A 83 ans, Ridley Scott à qui l'on doit tant de films inoubliables, "Alien", "Gladiator", "Blade runner", "American gangster", "Thelma et Louise", "Mensonges d'état", etc., a toujours une grande soif de cinéma et continue d'enchaîner les films. Pourtant avec "Le dernier duel", on pourrait penser que la boucle est bouclée, vu que son très beau premier film s'intitulait "Les duellistes", il n'en est rien, Ridley Scott fourmille d'idées et un autre film sort dans 15 jours. Il raconte ici une affaire de viol au Moyen Âge, mais son récit féministe est on ne peut plus contemporain. C'est aussi le récit historique du dernier duel judiciaire autorisé par le Parlement en France. Mais c'est avant tout l'histoire, tristement actuelle, d'une culture du viol omniprésente, dans laquelle la femme est toujours perdante. La virtuosité de la reconstitution historique saute aux yeux et nous offre une saisissante peinture du Moyen-Âge. Costumes, décors, éclairages et ambiances éblouissent par leur sobre et spectaculaire réalisme. Au delà des qualités techniques d'un réalisateur perfectionniste, le parti pris narratif, qui fait penser au sublime "Rashomon" de Kurosawa, confère au récit une puissance remarquable.
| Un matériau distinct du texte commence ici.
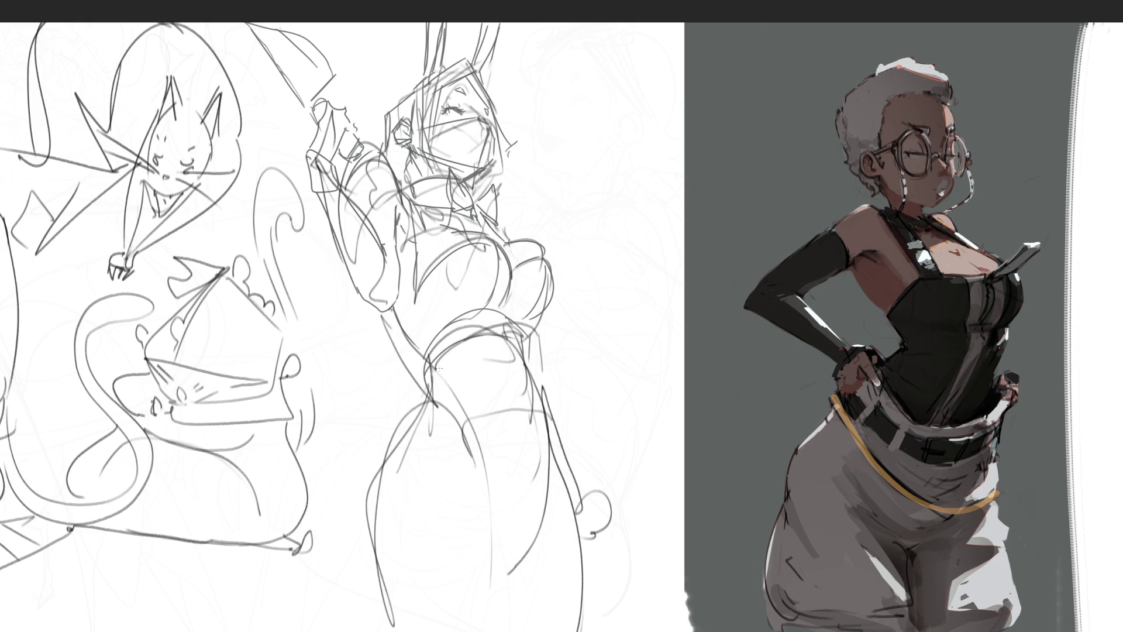
mouse_move(422, 360)
left_mouse_down()
mouse_move(427, 371)
mouse_move(382, 355)
mouse_move(364, 369)
mouse_move(389, 429)
left_mouse_up()
- Darken the hip line and extend the hip curve along the right side
mouse_move(426, 356)
left_mouse_down()
mouse_move(424, 385)
mouse_move(488, 323)
left_mouse_up()
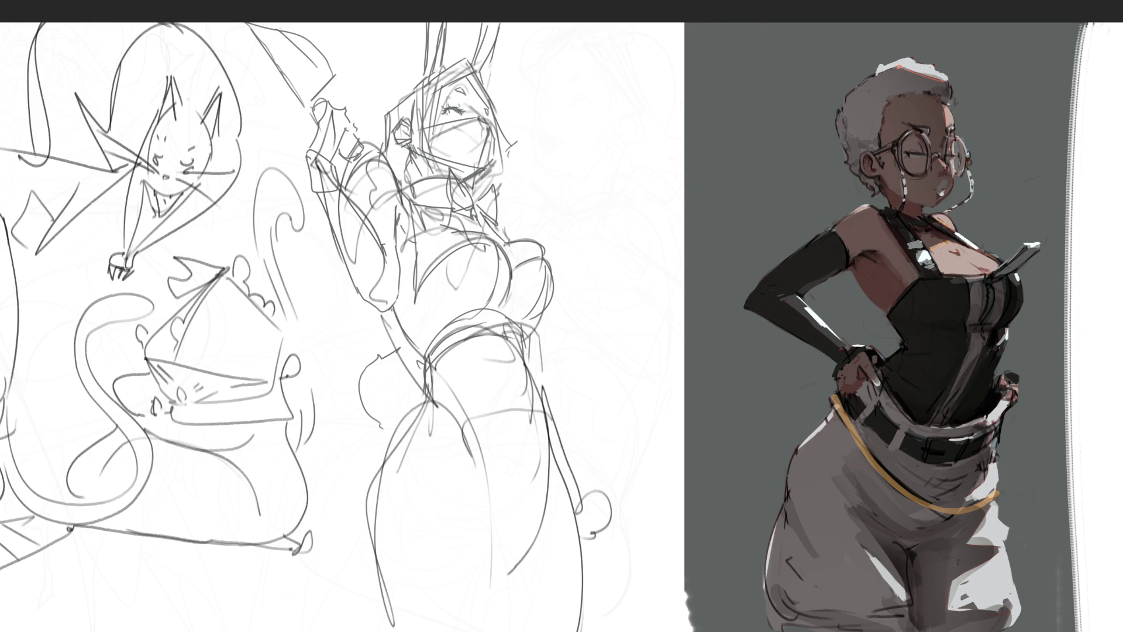
left_click_drag(424, 394, 417, 403)
left_click_drag(459, 375, 530, 382)
left_click_drag(525, 336, 544, 386)
- Draw the left hip-to-leg curve, inner leg, outer hip and outer leg lines
mouse_move(424, 393)
left_mouse_down()
mouse_move(371, 500)
mouse_move(386, 631)
left_mouse_up()
key("ctrl+z")
mouse_move(427, 392)
left_mouse_down()
mouse_move(372, 495)
mouse_move(383, 631)
left_mouse_up()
Le film de Ridley Scott est à la fois épique tout en étant dans l'intimité, puisqu'il passe par les arcanes de la société patriarcale de l'époque où l'on n'accorde aucune importance à la parole de la femme, où les hommes, aussi braves et courageux soient-ils au combat, prennent des femmes comme ils prennent des terres. Magistralement filmé et composé de scènes à la beauté photographique indéniable, "Le dernier duel" est aussi porté par trois comédiens au sommet de leur art, Jodie Comer, Matt Damon et Adam Driver rivalisent de nuances et de finesse dans leur jeu, qui varie selon le point de vue du récit. Tout en racontant le Moyen-Âge, le film est très moderne sans être anachronique. C'est aussi une leçon de cinéma dans laquelle Ridley Scott démontre qu'une scène d'action n'est jamais aussi prenante, si on a bien pris le temps d'en déployer les enjeux. Le cinéaste, après quelques films de moindre intérêt, revient à son meilleur niveau avec cette œuvre puissante, féministe et passionnante.